The discussion of the legitimacy problem of the secular courts in India that is shored up by the Dar Ul Quaza system was the most interesting chapter in the book and served as a necessary reminder of how legitimacy can be conceptualized in the context of administering justice. The timely restating of the critique of formalized justice processes and presenting the Dar Ul Quaza network as having greater appeal is a reminder to us in Sri Lanka of the continued appeal of the MMDA and the Quazi courts. In Sri Lanka the longstanding popular appeal of a Quazi court system that is only tenuously connected to the state system but is considered legitimate on the basis of its compliance with the Shariat has stumped feminist activists. The system is riven with corruption and rarely supports women’s requirements and few if any faskh divorces are entertained. However, the community appeal of such a system and the manner in which despite its many failings it provides an alternative mode of dispute resolution and is free of some of the constraints of more formal processes must be appreciated. For instance, the cost-effective nature of the Dar Ul Quaza process for Muslim women seeking divorce is mentioned in the case that Redding uses and the absence of a role for lawyers in the current Quazi courts is something that local activists in Sri Lanka are also interested in maintaining.
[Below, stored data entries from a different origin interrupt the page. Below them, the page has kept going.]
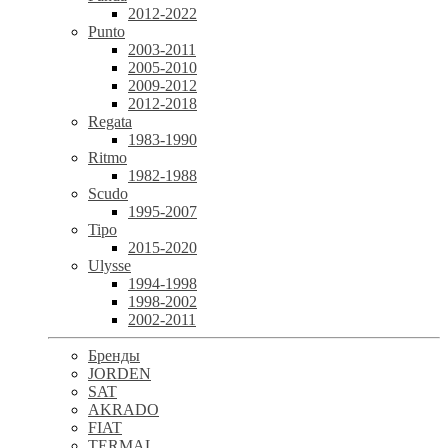
2012-2022
Punto
2003-2011
2005-2010
2009-2012
2012-2018
Regata
1983-1990
Ritmo
1982-1988
Scudo
1995-2007
Tipo
2015-2020
Ulysse
1994-1998
1998-2002
2002-2011
Бренды
JORDEN
SAT
AKRADO
FIAT
TERMAL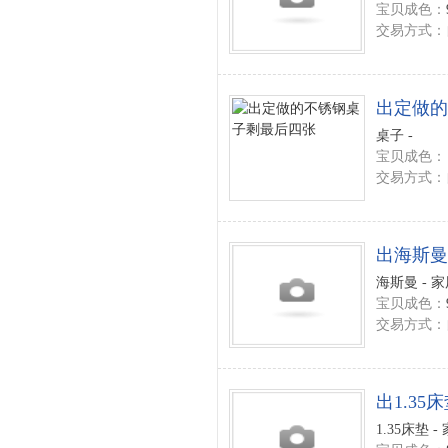
宝贝成色：
交易方式：
出定做的
桌子 -
宝贝成色：
交易方式：
出海斯曼
海斯曼 - 
宝贝成色：
交易方式：
出1.35
1.35床垫 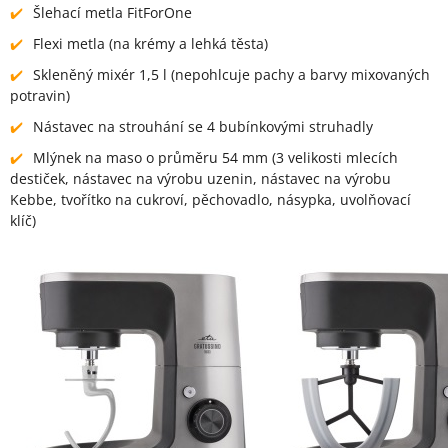
Šlehací metla FitForOne
Flexi metla (na krémy a lehká těsta)
Skleněný mixér 1,5 l (nepohlcuje pachy a barvy mixovaných
potravin)
Nástavec na strouhání se 4 bubínkovými struhadly
Mlýnek na maso o průměru 54 mm (3 velikosti mlecích
destiček, nástavec na výrobu uzenin, nástavec na výrobu
Kebbe, tvořítko na cukroví, pěchovadlo, násypka, uvolňovací
klíč)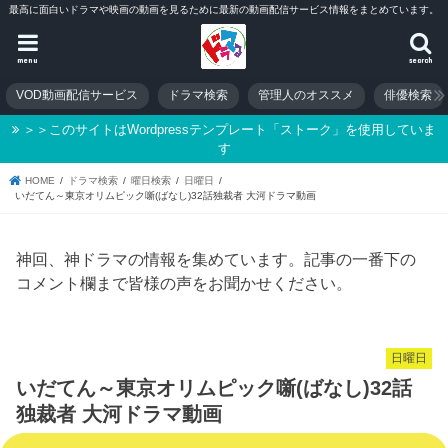
最高に面白いドラマや映画の動画を見るために最新の動画配信サービス情報をまとめています。
menu
search
VOD動画配信サービス
ドラマ検索
管理人のオススメ
俳優検索
＞＞このサイトはWordpressテンプレート「ストーク」を使用していま
す
HOME
ドラマ検索
曜日検索
日曜日
いだてん～東京オリムピック噺(ばなし)32話独裁者 大河ドラマ動画
神回、神ドラマの情報を集めています。記事の一番下の
コメント欄まで皆様の声をお聞かせください。
日曜日
いだてん～東京オリムピック噺(ばなし)32話
独裁者 大河ドラマ動画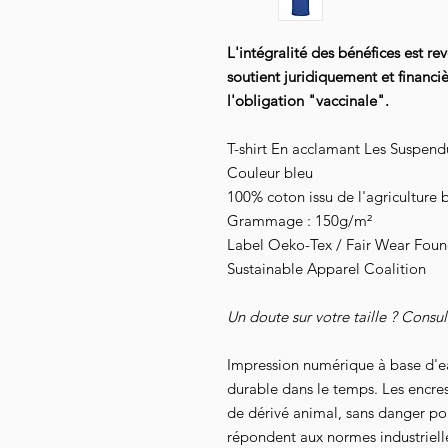
L'intégralité des bénéfices est re
soutient juridiquement et financ
l'obligation "vaccinale".
T-shirt En acclamant Les Suspen
Couleur bleu
100% coton issu de l'agriculture 
Grammage : 150g/m²
Label Oeko-Tex / Fair Wear Founda
Sustainable Apparel Coalition
Un doute sur votre taille ? Consu
Impression numérique à base d'e
durable dans le temps. Les encre
de dérivé animal, sans danger pour
répondent aux normes industrielles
While the book presented the existence and acceptance of the Islamic non-state in the context of violent anti-Muslim sentiment and action, as a non specialist it was difficult to gauge what this meant for the future of Muslims in the country. Other writings speak to the steady deterioration of the status of Muslims through the ghettoization of Muslim communities, the lack of a recognition of the need for reservations, and the increasing violence and the introduction of new laws through which to further marginalize Muslims. The presentation of the Islamic non-state as necessary for the existence of the secular state was suggestive of many possible readings regarding the future. If more was said about what this “secular need” might ultimately mean for the Muslims in India the specificity of this particular historical moment in the politics of the Indian secular state may have been clearer. The question as to whether the idea of the secular state itself was historically contingent seems to haunt the book and a little more on that would have been useful.
The book made a very interesting argument about the Indian secular state and the Islamic non state and sparked useful reflections regarding the Sri Lankan context. It should be read by any scholar interested in the law in contemporary India, non-state dispute resolution mechanisms as well as the ongoing conversation regarding Indian secularism.